Q: What are some of the advantages of offering premium financing?
A: First, premium financing protects your insureds cash flow. When premiums are paid in advance for the entire policy period an unnecessary strain on the insureds cash flow may occur. Premium financing prevents this. Second, an insured may be able to purchase more coverage because the increased premium for the additional insurance protection may be more attractive and manageable spread out over time. Finally, offering a convenient payment plan may give you the edge over a less flexible competitor.
Q: What are your rates and down payment schedules?
A: Rates depend on several factors such as: the Prime Rate, size of the loan, and how soon the funds need to be disbursed. Down payment schedules often depend on minimum earned provisions, pro rata vs. short rate calculation methods, and coverage type.
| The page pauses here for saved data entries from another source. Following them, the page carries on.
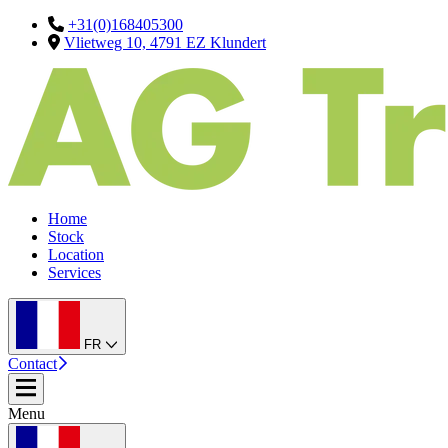
+31(0)168405300
Vlietweg 10, 4791 EZ Klundert
Home
Stock
Location
Services
FR
Contact
Menu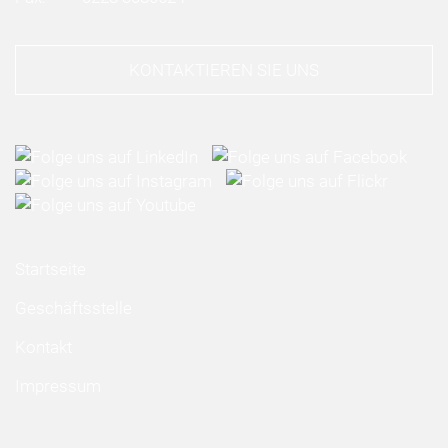
KONTAKTIEREN SIE UNS
Startseite
Geschäftsstelle
Kontakt
Impressum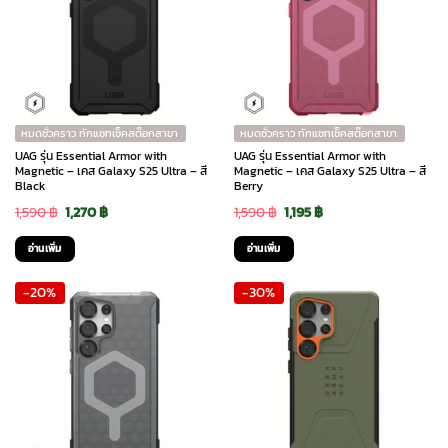
หมดชั่วคราว ทักแชทเช็คสต๊อกสาขา
หมดชั่วคราว ทักแชทเช็คสต๊อกสาขา
UAG รุ่น Essential Armor with
UAG รุ่น Essential Armor with
Magnetic – เคส Galaxy S25 Ultra – สี
Magnetic – เคส Galaxy S25 Ultra – สี
Black
Berry
Original
Current
Original
Current
1,590
฿
1,270
฿
1,590
฿
1,195
฿
price
price
price
price
อ่านเพิ่ม
อ่านเพิ่ม
was:
is:
was:
is:
-20%
-30%
1,590 ฿.
1,270 ฿.
1,590 ฿.
1,195 ฿.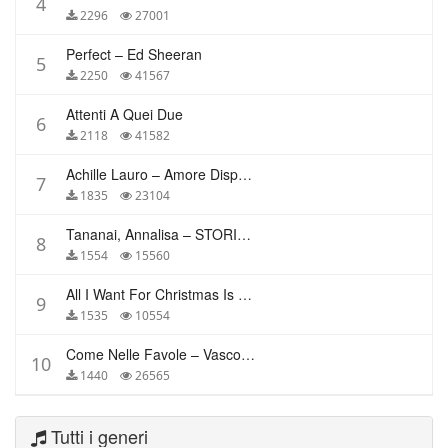
4
2296
27001
Perfect – Ed Sheeran
5
2250
41567
Attenti A Quei Due
6
2118
41582
Achille Lauro – Amore Disperato
7
1835
23104
Tananai, Annalisa – STORIE BREVI
8
1554
15560
All I Want For Christmas Is You – Mariah Carey
9
1535
10554
Come Nelle Favole – Vasco Rossi
10
1440
26565
Tutti i generi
These factors, as well as the needs of the agency and the insured, help us determine a rate structure.
Q: Is the Lloyds Credit Program a "good fit" for my agency?
A: The Lloyds Credit Program differs from traditional premium finance plans because your agency becomes the premium finance company and risk bearer. To take advantage of the many benefits of becoming your own finance company, two criteria should be considered: Your agency should finance at least $500,000 in premium per year and ideally enjoy a 45-60 day payment term with your carriers. If your agency meets these two standards, your agency may qualify to participate in one of the most innovative financing programs in the industry today.